Réédition : Duel au soleil


DUEL AU SOLEIL


Réalisé par King Vidor
Écrit par David O. Selznick





Western tragique au souffle de grande fresque épique, descendant direct d'Autant en emporte le vent, Duel au soleil relate l'histoire de Pearl (Jennifer Jones), tiraillée entre deux frères : Lewt (Gregory Peck) et Jesse (Joseph Cotten).

Une première image rougeoyante d'une terre aride et sauvage, la voix-over de Welles, et le film est d'emblée hissé jusqu'à la légende. On voit déjà poindre l'ambition d'un Selznick, qui sept ans après avoir orchestré la chute du monde Sudiste, s'attaque cette fois-ci à celle de l'empire des grands ranchers texans face à l'avancée impitoyable du progrès : le chemin de fer.
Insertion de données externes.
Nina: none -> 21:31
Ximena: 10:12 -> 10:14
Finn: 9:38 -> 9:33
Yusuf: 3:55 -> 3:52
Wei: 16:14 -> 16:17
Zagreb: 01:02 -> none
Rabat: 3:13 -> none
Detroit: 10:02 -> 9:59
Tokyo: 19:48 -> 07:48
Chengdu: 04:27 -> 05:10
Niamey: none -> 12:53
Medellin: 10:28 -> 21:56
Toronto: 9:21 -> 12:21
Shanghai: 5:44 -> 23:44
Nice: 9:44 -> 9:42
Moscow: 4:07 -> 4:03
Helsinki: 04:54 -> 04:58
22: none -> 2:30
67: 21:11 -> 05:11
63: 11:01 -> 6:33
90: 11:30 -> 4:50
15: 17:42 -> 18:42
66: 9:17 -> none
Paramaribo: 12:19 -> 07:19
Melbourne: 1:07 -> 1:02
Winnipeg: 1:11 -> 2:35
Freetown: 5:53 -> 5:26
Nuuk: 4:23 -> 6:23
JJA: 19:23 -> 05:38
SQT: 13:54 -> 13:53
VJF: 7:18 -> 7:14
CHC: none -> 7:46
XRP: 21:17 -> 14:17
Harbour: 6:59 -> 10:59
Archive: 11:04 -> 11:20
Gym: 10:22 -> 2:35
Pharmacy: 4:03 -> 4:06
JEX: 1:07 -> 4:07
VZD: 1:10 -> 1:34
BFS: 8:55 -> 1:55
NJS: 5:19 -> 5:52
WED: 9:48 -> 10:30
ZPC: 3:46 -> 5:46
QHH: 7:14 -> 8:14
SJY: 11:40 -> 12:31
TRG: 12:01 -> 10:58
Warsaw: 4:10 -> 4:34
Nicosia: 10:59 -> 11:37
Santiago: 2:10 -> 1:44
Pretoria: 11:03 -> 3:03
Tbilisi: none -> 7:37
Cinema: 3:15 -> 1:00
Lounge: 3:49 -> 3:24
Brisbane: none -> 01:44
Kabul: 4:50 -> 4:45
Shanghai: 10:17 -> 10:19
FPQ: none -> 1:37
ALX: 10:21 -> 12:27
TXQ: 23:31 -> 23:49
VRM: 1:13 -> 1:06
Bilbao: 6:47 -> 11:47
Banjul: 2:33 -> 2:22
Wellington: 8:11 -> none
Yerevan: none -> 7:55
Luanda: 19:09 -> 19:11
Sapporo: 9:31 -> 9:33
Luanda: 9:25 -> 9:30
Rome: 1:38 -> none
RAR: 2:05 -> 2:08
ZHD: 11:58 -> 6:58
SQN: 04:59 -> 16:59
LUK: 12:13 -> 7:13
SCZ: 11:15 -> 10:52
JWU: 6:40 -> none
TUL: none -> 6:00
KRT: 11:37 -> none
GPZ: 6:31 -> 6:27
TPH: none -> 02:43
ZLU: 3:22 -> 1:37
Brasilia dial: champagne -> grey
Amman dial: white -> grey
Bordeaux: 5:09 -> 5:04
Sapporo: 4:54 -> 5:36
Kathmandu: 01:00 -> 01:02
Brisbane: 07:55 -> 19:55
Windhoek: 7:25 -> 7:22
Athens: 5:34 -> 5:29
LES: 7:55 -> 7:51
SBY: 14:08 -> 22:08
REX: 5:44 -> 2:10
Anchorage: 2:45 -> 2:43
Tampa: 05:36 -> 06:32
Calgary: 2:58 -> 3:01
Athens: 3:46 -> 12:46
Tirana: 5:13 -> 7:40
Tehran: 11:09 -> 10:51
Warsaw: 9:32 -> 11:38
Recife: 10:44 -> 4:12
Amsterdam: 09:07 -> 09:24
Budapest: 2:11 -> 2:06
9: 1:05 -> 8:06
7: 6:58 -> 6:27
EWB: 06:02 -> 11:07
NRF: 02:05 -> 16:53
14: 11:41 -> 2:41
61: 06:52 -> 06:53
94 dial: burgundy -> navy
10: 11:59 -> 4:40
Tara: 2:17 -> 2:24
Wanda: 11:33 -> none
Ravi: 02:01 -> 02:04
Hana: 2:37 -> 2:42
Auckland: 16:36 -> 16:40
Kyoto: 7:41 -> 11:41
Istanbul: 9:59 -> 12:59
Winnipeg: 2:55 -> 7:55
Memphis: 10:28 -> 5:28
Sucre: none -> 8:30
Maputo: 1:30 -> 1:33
Les plans d'ensemble où déferlent les cow-boys, quoiqu'à couper le souffle, n'auront qu'à bien se tenir face à l'irruption du train. Et le propre fils du grand propriétaire terrien, Jesse, reniera ses origines en passant de l'autre côté de la barrière (la frontière en miniature, séparation entre sauvage et civilisé, entre solitude des grands espaces et la vie urbaine, il n'y a qu'à voir n'importe quel film de Ford). Le vieux sera condamner à contempler un coucher de soleil rougeoyant en regrettant la fin d'un monde et la défection d'un fils : on pense, par contraste, à la volonté de fer de Scarlett O'Hara dont la silhouette se découpait déjà sur un coucher de soleil alors que le monde où elle avait grandi s'écroulait.

Cette opposition entre progrès et attachement à des valeurs en perdition se cristallise aussi autour des personnages des deux frères. Lewt se croit au-dessus des lois et les transgresse, Jesse les étudie.

Pearl, elle, hésite entre les deux frères, et malgré la promesse faite à son père de bien se tenir, elle cédera à Lewt et à l'hérédité. C'est la même passion qui a conduit le père à devoir s'arracher des bras de sa fille pour rejoindre dans le hors-champ une corde justicière, dont nous ne voyons que l'ombre rouge et menaçante. C'est la même passion qui faisait virevolter les jupes de la mère, dans un saloon empli de monde, de débauche et de bruit, le travelling latéral suivant les jambes dénudées sur le comptoir, jusqu'au baiser illégitime et fatal, à l'origine du meurtre commis par l'époux bafoué.

Pearl ne pourra pas résister aux avances brutales de Lewt, brutales presque comme un viol, mais l'ellipse nous sauve, quoique. Ce que l'on voit surtout, c'est son regard de bête traquée, jalouse, amoureuse, vengeresse; vengeresse au point de tuer l'homme qui la tue, par amour, dans un sanglant face à face final où le montage alterné n'a jamais été si supplié d'en finir, c'est tragique parce que ni avec toi ni sans toi, mais ça entre dans la légende, comme la peau de serpent de Brando, ou le regard brillant de Magnani dans The fugitive kind (Lumett), comme Heston et J. Jones, encore chez Vidor, dans Ruby Gentry.